◆ **LIST OF TASKS**:
- a) Translate this sentence from the post on Netflix and Amazon into French: "Right now, companies like Netflix and Amazon are running extremely hard to monopolize their market."
- b) Extend the post on Netflix and Amazon, picking up after its final sentence.

◆ **DOCUMENT PASSAGE**:

Can the Netflixes and Amazons of the world ever beat both competition and regulation?

Topic: has any large company succeded after running large deficits in the beginning?

Conclusion: hit me with your best examples of companies with backstories like Netflix and Amazon that today report very large profits (global top 100)


This morning as I and my girlfriend had our morning coffee, we started talking about the ebbs and flows of new economy companies. Sometimes it’s radio or railways. Sometimes it’s IT or biotech — have both been through four waves so far, or is it more?

Right now, companies like Netflix and Amazon are running extremely hard to monopolize their market. Investors are playing along, hoping for a combination of both high market share and high profit margins in the future, when the economies of scale and network effect moat is wide enough to effectively cement their position as well as profitability.

Just imagine when Amazon is the everything store and no other company can even start competing, since their cheapest source of intermediate goods isn’t from their ordinary suppliers but from Amazon itself! Or when Netflix has 2 billion subscribers and own all the writer and actor talent there is.

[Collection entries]

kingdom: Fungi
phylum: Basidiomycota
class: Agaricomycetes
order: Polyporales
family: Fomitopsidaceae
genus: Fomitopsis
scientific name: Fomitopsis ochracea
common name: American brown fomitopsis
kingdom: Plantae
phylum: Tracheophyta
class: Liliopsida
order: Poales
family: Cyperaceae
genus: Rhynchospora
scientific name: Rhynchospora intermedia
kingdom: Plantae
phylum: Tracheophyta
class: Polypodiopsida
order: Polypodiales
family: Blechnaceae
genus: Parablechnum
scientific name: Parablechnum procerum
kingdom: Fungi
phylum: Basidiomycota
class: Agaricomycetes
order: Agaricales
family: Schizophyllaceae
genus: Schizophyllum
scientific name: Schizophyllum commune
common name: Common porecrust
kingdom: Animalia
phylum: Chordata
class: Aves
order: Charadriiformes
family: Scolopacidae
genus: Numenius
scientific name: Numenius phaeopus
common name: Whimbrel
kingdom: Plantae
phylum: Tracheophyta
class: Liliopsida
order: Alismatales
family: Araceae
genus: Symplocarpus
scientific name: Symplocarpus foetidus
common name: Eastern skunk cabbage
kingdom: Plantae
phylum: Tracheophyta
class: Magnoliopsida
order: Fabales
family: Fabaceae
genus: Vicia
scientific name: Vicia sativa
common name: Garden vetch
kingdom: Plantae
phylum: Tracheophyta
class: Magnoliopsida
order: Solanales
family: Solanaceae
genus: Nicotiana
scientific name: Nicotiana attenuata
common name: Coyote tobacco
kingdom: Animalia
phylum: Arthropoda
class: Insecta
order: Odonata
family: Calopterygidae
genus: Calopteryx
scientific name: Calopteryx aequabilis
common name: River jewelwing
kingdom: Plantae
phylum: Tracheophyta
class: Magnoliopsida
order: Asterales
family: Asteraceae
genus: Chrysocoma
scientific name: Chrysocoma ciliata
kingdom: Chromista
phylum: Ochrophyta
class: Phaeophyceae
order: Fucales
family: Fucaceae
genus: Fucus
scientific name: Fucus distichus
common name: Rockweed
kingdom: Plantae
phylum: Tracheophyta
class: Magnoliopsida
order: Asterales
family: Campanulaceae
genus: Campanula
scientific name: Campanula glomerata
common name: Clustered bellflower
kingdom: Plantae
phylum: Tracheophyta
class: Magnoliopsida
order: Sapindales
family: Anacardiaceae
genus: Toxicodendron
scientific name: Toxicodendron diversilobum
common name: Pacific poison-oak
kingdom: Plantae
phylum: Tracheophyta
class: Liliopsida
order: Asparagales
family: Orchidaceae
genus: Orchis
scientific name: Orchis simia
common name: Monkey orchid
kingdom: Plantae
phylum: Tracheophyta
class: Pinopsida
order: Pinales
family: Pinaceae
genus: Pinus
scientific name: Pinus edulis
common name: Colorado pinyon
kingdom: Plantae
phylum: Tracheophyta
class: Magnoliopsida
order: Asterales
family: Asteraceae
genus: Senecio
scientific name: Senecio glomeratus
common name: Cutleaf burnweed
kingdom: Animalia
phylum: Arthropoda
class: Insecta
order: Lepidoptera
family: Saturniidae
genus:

◆ **OUTPUTS IN ORDER**:
- a) À l'heure actuelle, des entreprises comme Netflix et Amazon s'emploient avec acharnement à monopoliser leur marché.

- b)
A few things ocurred to us:

  1. If these companies are doing it right, then what will happen to other companies — old school companies? Actually, the churn rate among public large caps has increased for several decades, which is a sign that with every passing decade old, large, “wonderful” companies are getting more and more vulnerable to new economy competitors. Apparently the process of new style co:s overtaking oldtimers is already well underway…
  2. Does that mean The Netflixes of the world warrant a high valuation, or the General Motors a low one. Or both? But what if even newer companies will overtake companies like Netflix even faster in the future, i.e., that the churn rate keeps increasing? What if “VR-nano-artibio-fy co” destroys Netflix the way Netflix killed Blockbuster? Then all current S&P 500 companies warrant lower valuations than in the past.
  3. What historical examples are there of companies investing heavily in the beginning, running large losses and negative cash flows, and actually subsequently could reap the rewards of high market shares and high profit margins? Which companies among the world’s top 100 nominal earners have a history of such audacious investments? I couldn’t find any at a quick glance.
  4. My take is that if you don’t reasonably quickly find a way to profit from your operations, you won’t be able to charge enough from your clients in the future either. Either you don’t succeed in securing a near monopoly, or you do. In the former case, competition prevents you from super profitability and in the latter regulation does.

Please comment with links, charts and tables if you have good examples of companies that make very large profits today and that have a history of running very large deficits in the beginning of their existence. If they aren’t among the 100 largest earners don’t bother, since what’s interesting is if Amazon and Netflix are charting new territory or if it has been done before in the last half century.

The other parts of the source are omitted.